The plot of The Once Yellow House focuses on the events leading up to the Yellow Massacre of 2020, in which 347 members of a cult known as “The Retinue” were brutally killed on a property in upstate New York called the Once Yellow House. The Once Yellow House was owned by a married couple, Thomas and Hope Gloucester. Thomas is presumed dead from the Yellow Massacre, while Hope is now missing and needed for questioning.
Thomas originally started The Retinue online, gaining a following that somehow expanded exponentially after he and Hope moved into the Once Yellow House. Before long, cult members gathered to camp out in their yard, treating Thomas as a divine figure.
This epistolary style of The Once Yellow House is especially effective at revealing bits of information, allowing readers the chance to put together pieces of the puzzle. Gemma Amor also makes brilliant use of this format to delve into the minds of her two main protagonists: the presumably widowed Hope and one of the few cult survivors, known only as Once Yellow Kate. Hope and Kate are both murky about the events leading up to the Yellow Massacre and must rely on each other’s perspectives to piece together the full story.

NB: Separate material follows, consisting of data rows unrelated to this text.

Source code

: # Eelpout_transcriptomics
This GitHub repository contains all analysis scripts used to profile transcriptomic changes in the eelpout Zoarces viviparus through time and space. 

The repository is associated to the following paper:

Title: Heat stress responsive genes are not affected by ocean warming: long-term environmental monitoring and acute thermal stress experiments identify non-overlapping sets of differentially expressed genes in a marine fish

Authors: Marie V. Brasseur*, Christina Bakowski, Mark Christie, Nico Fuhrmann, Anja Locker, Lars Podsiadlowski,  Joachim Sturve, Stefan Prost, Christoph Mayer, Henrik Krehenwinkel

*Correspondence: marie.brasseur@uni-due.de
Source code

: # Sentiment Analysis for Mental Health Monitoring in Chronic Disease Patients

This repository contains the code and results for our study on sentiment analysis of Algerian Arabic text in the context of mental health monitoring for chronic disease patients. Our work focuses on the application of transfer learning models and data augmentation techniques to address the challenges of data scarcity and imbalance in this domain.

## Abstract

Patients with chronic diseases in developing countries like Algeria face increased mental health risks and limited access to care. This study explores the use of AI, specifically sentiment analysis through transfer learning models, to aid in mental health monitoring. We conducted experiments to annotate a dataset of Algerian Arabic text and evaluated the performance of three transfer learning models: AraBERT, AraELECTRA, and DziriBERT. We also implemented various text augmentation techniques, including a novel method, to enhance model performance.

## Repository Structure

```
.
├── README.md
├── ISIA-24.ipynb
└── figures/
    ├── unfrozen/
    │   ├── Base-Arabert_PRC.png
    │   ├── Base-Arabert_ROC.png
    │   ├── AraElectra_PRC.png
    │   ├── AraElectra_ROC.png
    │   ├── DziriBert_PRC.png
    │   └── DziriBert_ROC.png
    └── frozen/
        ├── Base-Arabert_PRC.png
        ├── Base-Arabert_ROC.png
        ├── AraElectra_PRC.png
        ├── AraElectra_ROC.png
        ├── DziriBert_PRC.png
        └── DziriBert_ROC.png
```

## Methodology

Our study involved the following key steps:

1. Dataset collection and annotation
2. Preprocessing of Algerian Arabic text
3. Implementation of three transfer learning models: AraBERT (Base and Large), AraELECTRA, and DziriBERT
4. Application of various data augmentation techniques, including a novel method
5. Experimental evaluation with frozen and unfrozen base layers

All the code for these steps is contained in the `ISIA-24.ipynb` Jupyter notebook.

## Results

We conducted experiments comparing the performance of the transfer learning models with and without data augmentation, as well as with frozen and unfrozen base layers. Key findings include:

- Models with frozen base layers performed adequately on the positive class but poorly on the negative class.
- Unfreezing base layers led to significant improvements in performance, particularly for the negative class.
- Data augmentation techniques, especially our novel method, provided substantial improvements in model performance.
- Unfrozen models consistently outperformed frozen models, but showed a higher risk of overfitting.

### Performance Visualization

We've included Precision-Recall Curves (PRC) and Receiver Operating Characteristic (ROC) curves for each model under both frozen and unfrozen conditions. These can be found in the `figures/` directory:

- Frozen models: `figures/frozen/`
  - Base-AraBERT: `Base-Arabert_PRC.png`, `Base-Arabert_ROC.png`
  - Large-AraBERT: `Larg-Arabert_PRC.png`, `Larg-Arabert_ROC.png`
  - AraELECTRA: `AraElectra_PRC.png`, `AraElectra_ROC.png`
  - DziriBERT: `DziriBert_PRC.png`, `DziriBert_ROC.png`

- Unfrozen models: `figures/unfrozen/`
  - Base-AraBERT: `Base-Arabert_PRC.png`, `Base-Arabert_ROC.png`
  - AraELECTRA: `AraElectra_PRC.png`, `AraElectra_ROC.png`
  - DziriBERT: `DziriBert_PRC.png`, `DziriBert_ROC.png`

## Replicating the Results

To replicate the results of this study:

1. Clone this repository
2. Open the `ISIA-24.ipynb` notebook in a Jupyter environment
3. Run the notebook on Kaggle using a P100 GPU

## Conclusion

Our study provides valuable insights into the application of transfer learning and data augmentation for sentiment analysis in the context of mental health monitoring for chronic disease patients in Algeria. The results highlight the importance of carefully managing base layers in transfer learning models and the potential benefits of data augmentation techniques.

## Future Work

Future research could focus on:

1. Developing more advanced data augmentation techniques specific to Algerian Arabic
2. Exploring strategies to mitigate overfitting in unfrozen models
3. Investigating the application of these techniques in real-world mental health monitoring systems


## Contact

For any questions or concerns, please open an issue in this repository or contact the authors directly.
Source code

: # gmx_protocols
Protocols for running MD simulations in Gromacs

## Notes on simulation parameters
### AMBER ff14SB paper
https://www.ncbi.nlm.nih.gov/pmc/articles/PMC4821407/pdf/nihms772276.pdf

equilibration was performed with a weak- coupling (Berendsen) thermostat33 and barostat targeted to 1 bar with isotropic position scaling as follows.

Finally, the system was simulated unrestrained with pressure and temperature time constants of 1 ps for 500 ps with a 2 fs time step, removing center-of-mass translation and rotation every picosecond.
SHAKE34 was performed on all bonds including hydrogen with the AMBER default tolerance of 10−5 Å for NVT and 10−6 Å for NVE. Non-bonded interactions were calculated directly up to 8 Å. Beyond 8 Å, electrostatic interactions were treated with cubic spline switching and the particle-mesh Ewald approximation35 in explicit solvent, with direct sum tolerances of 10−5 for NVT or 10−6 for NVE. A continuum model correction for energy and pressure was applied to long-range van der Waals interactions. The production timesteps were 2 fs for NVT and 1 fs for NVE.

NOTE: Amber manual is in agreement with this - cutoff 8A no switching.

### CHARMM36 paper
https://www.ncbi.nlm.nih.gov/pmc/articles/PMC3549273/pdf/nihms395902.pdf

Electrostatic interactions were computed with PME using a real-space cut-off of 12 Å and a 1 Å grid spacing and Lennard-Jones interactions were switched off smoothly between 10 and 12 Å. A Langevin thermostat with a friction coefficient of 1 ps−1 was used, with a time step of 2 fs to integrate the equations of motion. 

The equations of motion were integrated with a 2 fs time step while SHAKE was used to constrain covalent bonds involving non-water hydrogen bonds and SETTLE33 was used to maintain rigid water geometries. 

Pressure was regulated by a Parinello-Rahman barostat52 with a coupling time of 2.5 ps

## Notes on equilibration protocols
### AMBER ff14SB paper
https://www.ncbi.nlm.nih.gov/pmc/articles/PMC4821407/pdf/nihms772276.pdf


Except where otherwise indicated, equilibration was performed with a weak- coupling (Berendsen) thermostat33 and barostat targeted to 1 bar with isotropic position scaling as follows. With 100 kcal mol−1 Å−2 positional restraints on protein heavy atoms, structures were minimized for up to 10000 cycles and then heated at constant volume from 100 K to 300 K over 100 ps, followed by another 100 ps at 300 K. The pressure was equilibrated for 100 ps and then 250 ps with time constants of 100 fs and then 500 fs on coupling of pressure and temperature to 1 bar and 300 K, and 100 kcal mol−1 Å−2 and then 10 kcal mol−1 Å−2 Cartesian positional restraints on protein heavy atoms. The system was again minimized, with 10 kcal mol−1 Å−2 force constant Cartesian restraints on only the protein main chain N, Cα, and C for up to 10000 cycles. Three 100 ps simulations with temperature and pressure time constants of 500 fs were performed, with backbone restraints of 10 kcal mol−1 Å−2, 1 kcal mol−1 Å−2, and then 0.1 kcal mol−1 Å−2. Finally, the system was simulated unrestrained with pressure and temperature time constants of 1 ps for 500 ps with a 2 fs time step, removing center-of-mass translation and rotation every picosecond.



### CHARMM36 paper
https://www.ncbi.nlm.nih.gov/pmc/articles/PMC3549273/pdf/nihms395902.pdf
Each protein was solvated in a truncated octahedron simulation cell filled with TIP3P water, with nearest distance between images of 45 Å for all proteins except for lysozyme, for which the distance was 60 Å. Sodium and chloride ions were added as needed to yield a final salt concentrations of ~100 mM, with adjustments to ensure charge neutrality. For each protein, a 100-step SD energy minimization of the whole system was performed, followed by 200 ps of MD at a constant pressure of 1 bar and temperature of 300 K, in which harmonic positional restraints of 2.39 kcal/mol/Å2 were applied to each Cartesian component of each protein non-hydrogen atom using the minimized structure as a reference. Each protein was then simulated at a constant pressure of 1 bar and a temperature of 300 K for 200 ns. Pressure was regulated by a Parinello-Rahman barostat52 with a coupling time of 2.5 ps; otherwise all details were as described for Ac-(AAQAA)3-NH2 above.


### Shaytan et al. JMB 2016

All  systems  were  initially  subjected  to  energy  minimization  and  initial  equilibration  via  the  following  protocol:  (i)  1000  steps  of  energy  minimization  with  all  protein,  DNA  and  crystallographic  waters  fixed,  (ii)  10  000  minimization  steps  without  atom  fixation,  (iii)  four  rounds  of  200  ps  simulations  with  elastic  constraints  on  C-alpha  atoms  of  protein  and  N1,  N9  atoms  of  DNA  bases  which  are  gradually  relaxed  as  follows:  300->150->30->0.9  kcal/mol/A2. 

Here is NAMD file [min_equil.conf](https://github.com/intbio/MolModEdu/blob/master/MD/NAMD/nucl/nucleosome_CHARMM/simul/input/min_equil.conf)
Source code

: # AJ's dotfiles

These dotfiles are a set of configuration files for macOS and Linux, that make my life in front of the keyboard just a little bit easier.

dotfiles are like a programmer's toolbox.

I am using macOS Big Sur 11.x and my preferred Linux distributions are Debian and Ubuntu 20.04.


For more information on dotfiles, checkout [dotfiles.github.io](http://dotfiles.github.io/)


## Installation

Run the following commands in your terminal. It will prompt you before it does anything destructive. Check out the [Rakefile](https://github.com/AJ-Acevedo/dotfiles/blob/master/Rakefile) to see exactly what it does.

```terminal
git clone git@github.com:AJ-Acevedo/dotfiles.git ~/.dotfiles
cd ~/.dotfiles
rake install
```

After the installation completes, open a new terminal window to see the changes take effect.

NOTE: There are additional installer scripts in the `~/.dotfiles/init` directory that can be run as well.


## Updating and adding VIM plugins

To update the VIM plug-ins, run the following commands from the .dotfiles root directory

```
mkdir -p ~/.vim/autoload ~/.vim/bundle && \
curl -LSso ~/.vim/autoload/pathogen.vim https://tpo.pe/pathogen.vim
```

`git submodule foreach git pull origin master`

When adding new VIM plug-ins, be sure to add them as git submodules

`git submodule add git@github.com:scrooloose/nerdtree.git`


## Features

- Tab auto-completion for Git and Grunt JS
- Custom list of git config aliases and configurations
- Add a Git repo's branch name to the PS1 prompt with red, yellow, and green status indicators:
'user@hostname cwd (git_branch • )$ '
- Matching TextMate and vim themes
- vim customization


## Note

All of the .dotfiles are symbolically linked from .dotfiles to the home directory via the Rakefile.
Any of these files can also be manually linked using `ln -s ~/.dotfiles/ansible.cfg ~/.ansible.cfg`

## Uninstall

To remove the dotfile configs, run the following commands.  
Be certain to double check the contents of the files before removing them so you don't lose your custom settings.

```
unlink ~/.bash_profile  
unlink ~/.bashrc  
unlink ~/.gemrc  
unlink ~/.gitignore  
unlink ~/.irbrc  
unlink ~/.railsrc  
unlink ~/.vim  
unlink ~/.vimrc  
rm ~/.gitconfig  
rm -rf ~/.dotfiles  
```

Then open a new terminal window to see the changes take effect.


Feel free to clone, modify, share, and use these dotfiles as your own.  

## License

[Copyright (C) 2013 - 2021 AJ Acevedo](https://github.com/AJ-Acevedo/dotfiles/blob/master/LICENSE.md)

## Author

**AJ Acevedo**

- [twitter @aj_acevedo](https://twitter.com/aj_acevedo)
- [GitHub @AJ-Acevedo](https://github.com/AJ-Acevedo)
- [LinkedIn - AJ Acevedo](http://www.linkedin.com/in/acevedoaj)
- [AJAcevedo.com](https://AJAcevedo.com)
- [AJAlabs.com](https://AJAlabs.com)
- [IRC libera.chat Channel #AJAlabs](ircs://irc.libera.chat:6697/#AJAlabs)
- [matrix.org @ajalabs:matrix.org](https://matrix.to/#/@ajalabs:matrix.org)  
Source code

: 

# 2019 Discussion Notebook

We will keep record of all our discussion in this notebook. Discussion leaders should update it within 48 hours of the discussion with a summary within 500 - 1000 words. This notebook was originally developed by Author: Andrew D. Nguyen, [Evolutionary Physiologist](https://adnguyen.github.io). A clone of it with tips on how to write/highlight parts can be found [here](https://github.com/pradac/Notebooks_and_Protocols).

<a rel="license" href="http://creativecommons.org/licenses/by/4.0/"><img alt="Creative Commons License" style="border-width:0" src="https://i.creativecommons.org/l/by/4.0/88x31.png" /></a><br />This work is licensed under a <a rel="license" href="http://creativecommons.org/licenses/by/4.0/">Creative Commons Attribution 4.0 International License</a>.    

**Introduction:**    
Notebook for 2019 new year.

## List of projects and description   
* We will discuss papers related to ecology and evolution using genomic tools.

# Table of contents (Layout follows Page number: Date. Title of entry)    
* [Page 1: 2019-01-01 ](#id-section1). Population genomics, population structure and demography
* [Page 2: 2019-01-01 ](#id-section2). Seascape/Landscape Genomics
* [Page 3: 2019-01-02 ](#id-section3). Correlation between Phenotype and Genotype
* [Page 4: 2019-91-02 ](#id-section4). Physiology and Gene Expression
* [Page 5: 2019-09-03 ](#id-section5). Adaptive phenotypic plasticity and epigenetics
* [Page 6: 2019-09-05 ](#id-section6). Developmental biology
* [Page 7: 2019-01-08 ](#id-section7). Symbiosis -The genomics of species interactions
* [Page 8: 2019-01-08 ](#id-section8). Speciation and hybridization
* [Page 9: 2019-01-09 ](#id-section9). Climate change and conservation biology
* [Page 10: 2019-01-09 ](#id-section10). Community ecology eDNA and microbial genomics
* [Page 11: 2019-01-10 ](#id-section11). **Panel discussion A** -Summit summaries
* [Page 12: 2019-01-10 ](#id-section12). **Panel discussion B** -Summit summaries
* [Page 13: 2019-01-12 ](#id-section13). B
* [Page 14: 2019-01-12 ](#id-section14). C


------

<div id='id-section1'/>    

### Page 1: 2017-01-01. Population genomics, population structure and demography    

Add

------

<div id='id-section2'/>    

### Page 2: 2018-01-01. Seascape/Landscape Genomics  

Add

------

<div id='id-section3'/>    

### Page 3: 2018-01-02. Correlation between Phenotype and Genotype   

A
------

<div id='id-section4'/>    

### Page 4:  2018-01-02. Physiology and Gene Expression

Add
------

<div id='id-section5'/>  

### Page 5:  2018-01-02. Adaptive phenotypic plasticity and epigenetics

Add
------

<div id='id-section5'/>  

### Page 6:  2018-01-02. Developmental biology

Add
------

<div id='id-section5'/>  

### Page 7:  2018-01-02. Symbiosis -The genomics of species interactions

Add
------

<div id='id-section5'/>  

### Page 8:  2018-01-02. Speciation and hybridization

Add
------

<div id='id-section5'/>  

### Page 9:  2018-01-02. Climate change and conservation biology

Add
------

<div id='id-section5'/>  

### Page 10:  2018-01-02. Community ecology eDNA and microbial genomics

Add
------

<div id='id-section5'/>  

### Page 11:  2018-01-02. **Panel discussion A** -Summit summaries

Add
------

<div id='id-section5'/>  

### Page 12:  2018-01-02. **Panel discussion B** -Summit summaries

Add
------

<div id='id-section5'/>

I particularly enjoyed the discussions between Hope and Kate comparing art and religion. As an artist, Hope interprets many of the occultist practices in terms of artforms, noting how both art and religion embrace symbolism. Moreover, both famous artists and religious leaders earn followers who fervently await their every word.
I also appreciated Gemma Amor’s incorporation of artwork throughout the book, which provides another dimension of disquiet as we try to grasp the true nature of Hope’s situation. All of the artwork in The Once Yellow House, including the cover, were made by the author herself.
Through her believable and somehow relatable characters, Gemma Amor explores themes of emotional abuse and the corruption of love. The unsettling elements of The Once Yellow House span a range of psychological and cosmic horror, as well as truly grotesque body horror. This book is definitely not for the squeamish.
The Once Yellow House also serves as Gemma Amor’s love letter to the color yellow. Yellow is the color of happiness, light, energy, and friendship, but also the color of caution, cowardice, and deceit. I enjoyed reading Hope’s musings on these multifaceted meanings of yellow in art. Hope is particularly attracted by Vincent van Gogh’s prolific use of yellow in his paintings, reflecting on how his choice of color scheme mirrored his evolving mental state.
Gemma Amor’s writing is perfect, as usual, with a keen attention to detail. As an upstate New York native, I was pleasantly surprised to see that she even used our correct telephone area code in the novel.
Gemma Amor is one of my favorite horror authors, and The Once Yellow House only reinforces that view. The Once Yellow House is both a brilliantly constructed puzzle and a first-rate work of art.